In 1995, Michelle Carter, a 50-year-old, married mother of two adult children, left her longtime position as editor of a San Francisco Bay area newspaper to travel half way around the world to spend a year in Russia. In this turbulent and exciting time shortly after the collapse of the Soviet Union, there was still hope that democracy might flower in this brief pre-Putin bubble of freedom. As United States Information Agency Journalist-in-Residence, Carter traveled across the country’s 11 time zones working with newspaper editors to help foster the emergence of the nascent free press. She provides an on-the-ground account of this remarkable and difficult year in her memoir, From Under the Russian Snow. Please join us at the Cinnaminson Library on Saturday, April 14 at 1 pm to hear Carter discuss her experience and sign copies of her book.

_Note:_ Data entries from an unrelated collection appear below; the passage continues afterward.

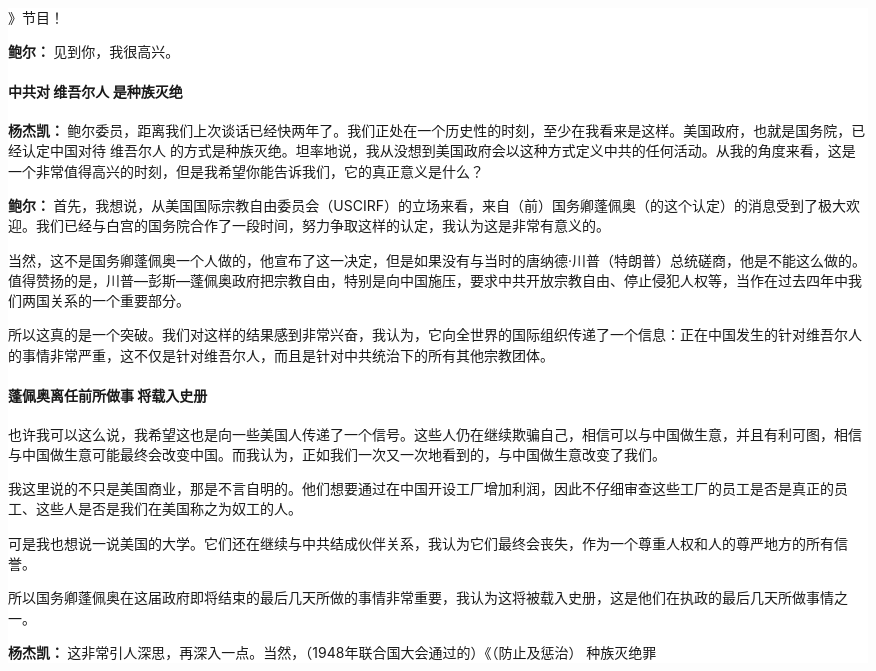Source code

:  </ok>
 》节目！
</p>
<p>
 <strong>
  鲍尔：
 </strong>
 见到你，我很高兴。
</p>
<h4>
 中共对
 <ok href="https://www.epochtimes.com/gb/tag/%E7%BB%B4%E5%90%BE%E5%B0%94%E4%BA%BA.html">
  维吾尔人
 </ok>
 是种族灭绝
</h4>
<p>
 <strong>
  杨杰凯：
 </strong>
 鲍尔委员，距离我们上次谈话已经快两年了。我们正处在一个历史性的时刻，至少在我看来是这样。美国政府，也就是国务院，已经认定中国对待
 <ok href="https://www.epochtimes.com/gb/tag/%E7%BB%B4%E5%90%BE%E5%B0%94%E4%BA%BA.html">
  维吾尔人
 </ok>
 的方式是种族灭绝。坦率地说，我从没想到美国政府会以这种方式定义中共的任何活动。从我的角度来看，这是一个非常值得高兴的时刻，但是我希望你能告诉我们，它的真正意义是什么？
</p>
<p>
 <strong>
  鲍尔：
 </strong>
 首先，我想说，从美国国际宗教自由委员会（USCIRF）的立场来看，来自（前）国务卿蓬佩奥（的这个认定）的消息受到了极大欢迎。我们已经与白宫的国务院合作了一段时间，努力争取这样的认定，我认为这是非常有意义的。
</p>
<p>
 当然，这不是国务卿蓬佩奥一个人做的，他宣布了这一决定，但是如果没有与当时的唐纳德·川普（特朗普）总统磋商，他是不能这么做的。值得赞扬的是，川普—彭斯—蓬佩奥政府把宗教自由，特别是向中国施压，要求中共开放宗教自由、停止侵犯人权等，当作在过去四年中我们两国关系的一个重要部分。
</p>
<p>
 所以这真的是一个突破。我们对这样的结果感到非常兴奋，我认为，它向全世界的国际组织传递了一个信息：正在中国发生的针对维吾尔人的事情非常严重，这不仅是针对维吾尔人，而且是针对中共统治下的所有其他宗教团体。
</p>
<h4>
 蓬佩奥离任前所做事 将载入史册
</h4>
<p>
 也许我可以这么说，我希望这也是向一些美国人传递了一个信号。这些人仍在继续欺骗自己，相信可以与中国做生意，并且有利可图，相信与中国做生意可能最终会改变中国。而我认为，正如我们一次又一次地看到的，与中国做生意改变了我们。
</p>
<p>
 我这里说的不只是美国商业，那是不言自明的。他们想要通过在中国开设工厂增加利润，因此不仔细审查这些工厂的员工是否是真正的员工、这些人是否是我们在美国称之为奴工的人。
</p>
<p>
 可是我也想说一说美国的大学。它们还在继续与中共结成伙伴关系，我认为它们最终会丧失，作为一个尊重人权和人的尊严地方的所有信誉。
</p>
<p>
 所以国务卿蓬佩奥在这届政府即将结束的最后几天所做的事情非常重要，我认为这将被载入史册，这是他们在执政的最后几天所做事情之一。
</p>
<p>
 <strong>
  杨杰凯：
 </strong>
 这非常引人深思，再深入一点。当然，（1948年联合国大会通过的）《（防止及惩治）
 <ok href="https://www.epochtimes.com/gb/tag/%E7%A7%8D%E6%97%8F%E7%81%AD%E7%BB%9D%E7%BD%AA.html">
  种族灭绝罪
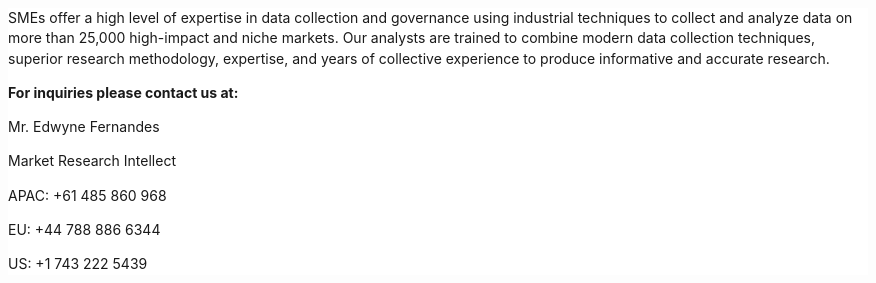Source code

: SMEs offer a high level of expertise in data collection and governance using industrial techniques to collect and analyze data on more than 25,000 high-impact and niche markets. Our analysts are trained to combine modern data collection techniques, superior research methodology, expertise, and years of collective experience to produce informative and accurate research.</span></p><p><strong>For inquiries please contact us at:</strong></p><p>Mr. Edwyne Fernandes</p><p>Market Research Intellect</p><p>APAC: +61 485 860 968</p><p>EU: +44 788 886 6344</p><p>US: +1 743 222 5439</p>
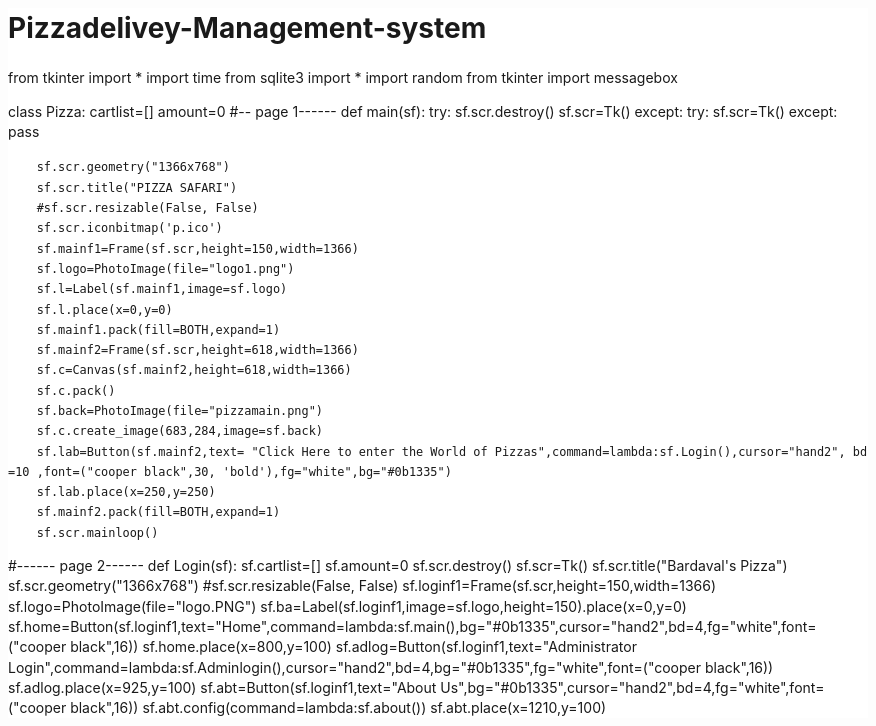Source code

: # Pizzadelivey-Management-system
from tkinter import *
import time
from sqlite3 import *
import random
from tkinter import messagebox

class Pizza:
    cartlist=[]
    amount=0
#--  page 1------
    def main(sf):
        try:
            sf.scr.destroy()
            sf.scr=Tk()
        except:
            try:
                sf.scr=Tk()
            except:
                pass

        sf.scr.geometry("1366x768")
        sf.scr.title("PIZZA SAFARI")
        #sf.scr.resizable(False, False)
        sf.scr.iconbitmap('p.ico')
        sf.mainf1=Frame(sf.scr,height=150,width=1366)
        sf.logo=PhotoImage(file="logo1.png")
        sf.l=Label(sf.mainf1,image=sf.logo)
        sf.l.place(x=0,y=0)
        sf.mainf1.pack(fill=BOTH,expand=1)
        sf.mainf2=Frame(sf.scr,height=618,width=1366)
        sf.c=Canvas(sf.mainf2,height=618,width=1366)
        sf.c.pack()
        sf.back=PhotoImage(file="pizzamain.png")
        sf.c.create_image(683,284,image=sf.back)
        sf.lab=Button(sf.mainf2,text= "Click Here to enter the World of Pizzas",command=lambda:sf.Login(),cursor="hand2", bd=10 ,font=("cooper black",30, 'bold'),fg="white",bg="#0b1335")
        sf.lab.place(x=250,y=250)
        sf.mainf2.pack(fill=BOTH,expand=1)
        sf.scr.mainloop()

#------ page 2------
    def Login(sf):
        sf.cartlist=[]
        sf.amount=0
        sf.scr.destroy()
        sf.scr=Tk()
        sf.scr.title("Bardaval's Pizza")
        sf.scr.geometry("1366x768")
        #sf.scr.resizable(False, False)
        sf.loginf1=Frame(sf.scr,height=150,width=1366)
        sf.logo=PhotoImage(file="logo.PNG")
        sf.ba=Label(sf.loginf1,image=sf.logo,height=150).place(x=0,y=0)
        sf.home=Button(sf.loginf1,text="Home",command=lambda:sf.main(),bg="#0b1335",cursor="hand2",bd=4,fg="white",font=("cooper black",16))
        sf.home.place(x=800,y=100)
        sf.adlog=Button(sf.loginf1,text="Administrator Login",command=lambda:sf.Adminlogin(),cursor="hand2",bd=4,bg="#0b1335",fg="white",font=("cooper black",16))
        sf.adlog.place(x=925,y=100)
        sf.abt=Button(sf.loginf1,text="About Us",bg="#0b1335",cursor="hand2",bd=4,fg="white",font=("cooper black",16))
        sf.abt.config(command=lambda:sf.about())
        sf.abt.place(x=1210,y=100)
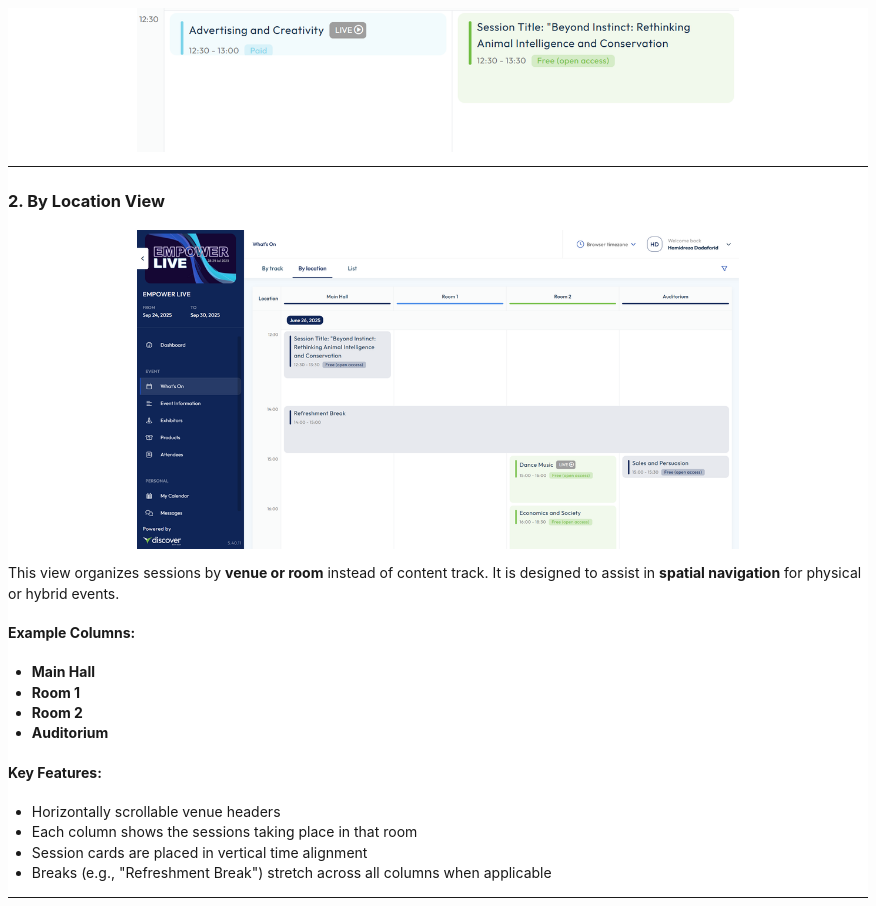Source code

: <img  src="Assets/17.png" alt="Session Cards"  width="70%" height="40%" style="display: block; margin: 0 auto">

---

### 2. By Location View

<img  src="Assets/15.png" alt="By Location View"  width="70%" height="40%" style="display: block; margin: 0 auto">

This view organizes sessions by **venue or room** instead of content track. It is designed to assist in **spatial navigation** for physical or hybrid events.

#### Example Columns:
- **Main Hall**
- **Room 1**
- **Room 2**
- **Auditorium**

#### Key Features:
- Horizontally scrollable venue headers
- Each column shows the sessions taking place in that room
- Session cards are placed in vertical time alignment
- Breaks (e.g., "Refreshment Break") stretch across all columns when applicable

---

In the Soviet era, newspapers had been government subsidized and unquestioningly published information provided to them. Now, they had to learn how to gather information from unfriendly sources as well as adapt to a market economy by selling advertising and creating a paper that people actually wanted to buy. Journalists in Russia were giddy with hope and the possibilities of free speech. But by 2005, it was all over. Today, the Kremlin directs the broadcast and publishing of news and any resistance to this state version of events may be met with imprisonment and even death.
Michelle Carter has been traveling in and writing about Russia and the Soviet Union since 1988. Her first book Children of Chernobyl: Raising Hope from the Ashes was about the youth affected by the 1986 nuclear disaster. Carter continues to travel to Russia, and stays in close contact with her many friends and sources there.